Nemcheck, 17, of Cook Township was killed Feb. 19, 2006, when his pickup crashed through a fence and nearly submerged in a pond on McDowell Road in Ligonier Township.

The teenager had a blood-alcohol level of 0.14 percent at the time of the crash. A motorist is considered intoxicated under Pennsylvania law with a blood- alcohol level of 0.08 percent or higher. The applicable level for a driver younger than 21 is 0.02 percent.

The lawsuit contends that Hospitality Group Services, the owner of the Ramada of Historic Ligonier, was at fault for Nemcheck's death because it allowed him to work a 16-hour shift as a dishwasher and waiter and gave him unfettered access to alcoholic beverages.

McCormick ruled that because several factual findings were made by other judges, first by an administrative law judge for the Pennsylvania Bureau of Liquor Control Enforcement and again by another Common Pleas Court judge, those court findings will be incorporated into the Nemcheck lawsuit.

And those facts include findings that the teen had unsupervised access to alcohol; that the bar area was unlocked and alcohol was readily accessible; that the hotel's bartender left two minors unsupervised for nearly two hours; that the Ramada was on notice that minors had access to alcohol on the premises; and that in a prior legal proceeding it was ruled that the hotel had furnished alcohol to Nemcheck.

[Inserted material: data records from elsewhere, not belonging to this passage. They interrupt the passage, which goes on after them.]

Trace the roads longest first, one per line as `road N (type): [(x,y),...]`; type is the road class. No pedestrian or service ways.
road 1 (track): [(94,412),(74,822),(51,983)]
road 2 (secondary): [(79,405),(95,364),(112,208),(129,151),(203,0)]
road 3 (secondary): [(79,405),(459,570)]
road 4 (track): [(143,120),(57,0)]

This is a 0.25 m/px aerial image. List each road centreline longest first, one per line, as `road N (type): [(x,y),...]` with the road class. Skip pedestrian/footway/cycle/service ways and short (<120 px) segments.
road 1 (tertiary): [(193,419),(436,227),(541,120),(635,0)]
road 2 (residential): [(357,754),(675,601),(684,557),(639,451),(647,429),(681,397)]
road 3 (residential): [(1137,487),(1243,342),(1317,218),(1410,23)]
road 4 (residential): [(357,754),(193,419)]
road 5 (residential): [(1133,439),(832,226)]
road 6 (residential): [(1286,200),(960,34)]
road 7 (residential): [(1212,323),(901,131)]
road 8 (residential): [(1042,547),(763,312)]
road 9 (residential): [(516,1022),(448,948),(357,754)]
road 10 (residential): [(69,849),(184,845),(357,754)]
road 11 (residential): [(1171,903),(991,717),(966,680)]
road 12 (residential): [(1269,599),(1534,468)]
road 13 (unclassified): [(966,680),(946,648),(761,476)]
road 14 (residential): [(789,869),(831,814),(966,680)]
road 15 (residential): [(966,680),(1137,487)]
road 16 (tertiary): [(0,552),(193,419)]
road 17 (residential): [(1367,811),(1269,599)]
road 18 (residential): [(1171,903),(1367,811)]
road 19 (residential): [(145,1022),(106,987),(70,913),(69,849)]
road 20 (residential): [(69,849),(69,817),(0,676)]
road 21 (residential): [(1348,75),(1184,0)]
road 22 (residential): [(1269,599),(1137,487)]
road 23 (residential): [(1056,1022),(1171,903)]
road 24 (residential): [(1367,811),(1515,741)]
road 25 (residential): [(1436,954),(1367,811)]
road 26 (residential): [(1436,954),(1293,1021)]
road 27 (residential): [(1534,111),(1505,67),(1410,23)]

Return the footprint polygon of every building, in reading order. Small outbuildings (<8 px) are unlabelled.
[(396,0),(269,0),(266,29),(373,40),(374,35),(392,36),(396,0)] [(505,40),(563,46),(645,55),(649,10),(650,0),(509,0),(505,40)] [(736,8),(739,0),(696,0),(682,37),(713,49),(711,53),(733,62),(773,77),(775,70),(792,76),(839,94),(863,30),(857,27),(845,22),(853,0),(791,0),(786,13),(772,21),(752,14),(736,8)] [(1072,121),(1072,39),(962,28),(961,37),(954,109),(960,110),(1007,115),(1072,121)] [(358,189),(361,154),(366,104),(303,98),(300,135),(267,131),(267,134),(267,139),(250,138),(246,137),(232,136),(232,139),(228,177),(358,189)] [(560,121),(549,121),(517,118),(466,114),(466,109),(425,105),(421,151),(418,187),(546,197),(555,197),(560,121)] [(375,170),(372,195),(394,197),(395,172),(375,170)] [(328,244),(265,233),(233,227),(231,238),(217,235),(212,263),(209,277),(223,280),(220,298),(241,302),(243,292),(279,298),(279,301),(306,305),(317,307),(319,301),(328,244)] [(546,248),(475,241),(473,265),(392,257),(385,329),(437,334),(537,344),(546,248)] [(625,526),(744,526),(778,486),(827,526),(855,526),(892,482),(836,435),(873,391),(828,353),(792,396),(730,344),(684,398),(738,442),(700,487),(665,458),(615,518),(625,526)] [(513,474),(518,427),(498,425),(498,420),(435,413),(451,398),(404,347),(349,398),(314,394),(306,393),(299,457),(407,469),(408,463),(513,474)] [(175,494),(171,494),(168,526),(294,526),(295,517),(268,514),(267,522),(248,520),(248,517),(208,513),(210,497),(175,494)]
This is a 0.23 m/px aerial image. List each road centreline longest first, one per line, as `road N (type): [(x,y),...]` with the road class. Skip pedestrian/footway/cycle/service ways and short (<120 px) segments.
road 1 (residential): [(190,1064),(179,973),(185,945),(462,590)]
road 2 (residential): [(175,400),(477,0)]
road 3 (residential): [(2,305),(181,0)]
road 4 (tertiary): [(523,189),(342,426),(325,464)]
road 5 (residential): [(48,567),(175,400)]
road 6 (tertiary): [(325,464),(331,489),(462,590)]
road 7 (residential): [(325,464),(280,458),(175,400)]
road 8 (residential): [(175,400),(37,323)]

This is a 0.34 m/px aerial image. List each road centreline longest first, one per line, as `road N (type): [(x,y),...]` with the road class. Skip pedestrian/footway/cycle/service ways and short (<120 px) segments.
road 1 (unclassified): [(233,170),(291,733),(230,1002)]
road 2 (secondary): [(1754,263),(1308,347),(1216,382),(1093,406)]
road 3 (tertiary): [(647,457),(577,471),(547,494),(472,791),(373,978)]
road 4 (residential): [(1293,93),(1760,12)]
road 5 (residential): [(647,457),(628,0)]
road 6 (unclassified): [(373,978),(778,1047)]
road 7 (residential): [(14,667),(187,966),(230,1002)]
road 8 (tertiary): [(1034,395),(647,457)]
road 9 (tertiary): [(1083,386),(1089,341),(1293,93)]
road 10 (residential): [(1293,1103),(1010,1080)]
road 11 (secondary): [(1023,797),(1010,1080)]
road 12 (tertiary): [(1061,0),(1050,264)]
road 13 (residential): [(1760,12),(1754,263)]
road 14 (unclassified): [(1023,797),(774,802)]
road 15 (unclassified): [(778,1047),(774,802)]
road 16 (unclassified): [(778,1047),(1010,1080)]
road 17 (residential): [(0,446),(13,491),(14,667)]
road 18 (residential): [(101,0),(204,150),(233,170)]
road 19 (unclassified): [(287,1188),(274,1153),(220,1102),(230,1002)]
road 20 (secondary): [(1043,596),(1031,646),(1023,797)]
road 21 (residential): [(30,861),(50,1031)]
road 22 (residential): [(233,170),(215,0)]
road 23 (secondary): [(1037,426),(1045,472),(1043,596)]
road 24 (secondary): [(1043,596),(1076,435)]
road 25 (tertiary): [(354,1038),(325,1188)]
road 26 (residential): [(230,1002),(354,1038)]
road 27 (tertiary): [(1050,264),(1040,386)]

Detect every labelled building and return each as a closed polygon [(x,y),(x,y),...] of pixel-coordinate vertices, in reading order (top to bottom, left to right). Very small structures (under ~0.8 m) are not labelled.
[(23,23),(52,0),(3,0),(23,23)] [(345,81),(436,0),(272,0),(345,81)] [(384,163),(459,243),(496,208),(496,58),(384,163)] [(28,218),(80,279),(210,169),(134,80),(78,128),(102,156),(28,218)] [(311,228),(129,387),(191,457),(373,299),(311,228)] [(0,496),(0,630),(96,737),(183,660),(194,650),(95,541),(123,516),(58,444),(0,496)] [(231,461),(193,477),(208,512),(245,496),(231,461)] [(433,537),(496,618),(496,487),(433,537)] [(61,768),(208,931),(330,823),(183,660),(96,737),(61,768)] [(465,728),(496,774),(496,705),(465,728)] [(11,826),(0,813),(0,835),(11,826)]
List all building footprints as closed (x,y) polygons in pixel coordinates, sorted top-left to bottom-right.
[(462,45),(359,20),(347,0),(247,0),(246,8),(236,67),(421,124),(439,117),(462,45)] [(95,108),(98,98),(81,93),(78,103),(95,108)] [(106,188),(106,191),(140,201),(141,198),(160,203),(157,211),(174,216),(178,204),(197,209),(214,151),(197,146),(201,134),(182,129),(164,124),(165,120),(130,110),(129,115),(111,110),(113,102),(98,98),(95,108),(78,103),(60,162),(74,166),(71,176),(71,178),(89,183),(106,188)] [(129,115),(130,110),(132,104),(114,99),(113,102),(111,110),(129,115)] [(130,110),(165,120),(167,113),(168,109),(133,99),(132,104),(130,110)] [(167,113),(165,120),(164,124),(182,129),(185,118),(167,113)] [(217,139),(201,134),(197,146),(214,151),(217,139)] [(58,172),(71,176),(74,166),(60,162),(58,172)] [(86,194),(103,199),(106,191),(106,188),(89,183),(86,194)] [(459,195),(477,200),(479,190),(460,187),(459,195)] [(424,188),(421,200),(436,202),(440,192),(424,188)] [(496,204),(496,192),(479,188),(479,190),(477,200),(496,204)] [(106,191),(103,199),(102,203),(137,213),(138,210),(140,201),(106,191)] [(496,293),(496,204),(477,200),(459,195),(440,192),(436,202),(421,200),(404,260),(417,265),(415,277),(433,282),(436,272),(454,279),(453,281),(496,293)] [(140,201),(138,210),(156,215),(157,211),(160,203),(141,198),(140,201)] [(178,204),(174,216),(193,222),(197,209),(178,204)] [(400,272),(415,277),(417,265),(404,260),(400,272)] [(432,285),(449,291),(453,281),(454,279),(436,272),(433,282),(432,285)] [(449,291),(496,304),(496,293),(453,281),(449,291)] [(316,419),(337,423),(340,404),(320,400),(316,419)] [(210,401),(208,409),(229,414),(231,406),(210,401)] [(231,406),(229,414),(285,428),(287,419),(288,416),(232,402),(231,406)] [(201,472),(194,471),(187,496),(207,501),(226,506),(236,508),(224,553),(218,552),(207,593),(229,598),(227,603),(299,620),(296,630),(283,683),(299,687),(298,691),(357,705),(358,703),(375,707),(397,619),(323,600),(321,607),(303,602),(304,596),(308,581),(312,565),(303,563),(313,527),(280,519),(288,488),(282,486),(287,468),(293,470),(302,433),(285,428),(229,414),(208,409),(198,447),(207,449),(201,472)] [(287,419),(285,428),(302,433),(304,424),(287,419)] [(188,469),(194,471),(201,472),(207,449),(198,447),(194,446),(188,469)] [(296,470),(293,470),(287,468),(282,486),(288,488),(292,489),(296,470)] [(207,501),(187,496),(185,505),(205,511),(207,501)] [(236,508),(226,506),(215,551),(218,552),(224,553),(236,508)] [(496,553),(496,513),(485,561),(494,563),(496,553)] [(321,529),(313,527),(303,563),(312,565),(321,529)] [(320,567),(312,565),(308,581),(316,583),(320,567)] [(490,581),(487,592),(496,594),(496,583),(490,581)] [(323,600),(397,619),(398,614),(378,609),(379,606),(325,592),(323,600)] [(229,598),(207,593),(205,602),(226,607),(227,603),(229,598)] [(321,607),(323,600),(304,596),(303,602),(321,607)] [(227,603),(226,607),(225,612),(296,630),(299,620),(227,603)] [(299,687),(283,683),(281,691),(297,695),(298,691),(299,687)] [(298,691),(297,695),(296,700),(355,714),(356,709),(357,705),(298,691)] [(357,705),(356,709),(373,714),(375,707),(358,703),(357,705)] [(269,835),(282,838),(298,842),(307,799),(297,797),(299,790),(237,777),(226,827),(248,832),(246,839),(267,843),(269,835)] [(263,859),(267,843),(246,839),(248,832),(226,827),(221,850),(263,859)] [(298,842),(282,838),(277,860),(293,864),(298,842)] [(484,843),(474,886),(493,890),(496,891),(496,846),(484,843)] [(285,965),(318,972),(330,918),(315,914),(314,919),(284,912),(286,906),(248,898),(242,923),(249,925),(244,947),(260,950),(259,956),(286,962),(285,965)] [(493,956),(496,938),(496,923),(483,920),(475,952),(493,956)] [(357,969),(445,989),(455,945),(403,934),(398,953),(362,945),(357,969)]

That latter finding resulted in a $1,200 fine imposed against the Ramada by the Liquor Control Board for allowing Nemcheck, a minor, to drink alcohol.

In August 2006, Hospitality Group Services, corporate owners of the Ligonier hotel, pleaded guilty to 21 violations of violating child labor laws in Nemcheck's case and was sentenced to pay a fine of $4,239.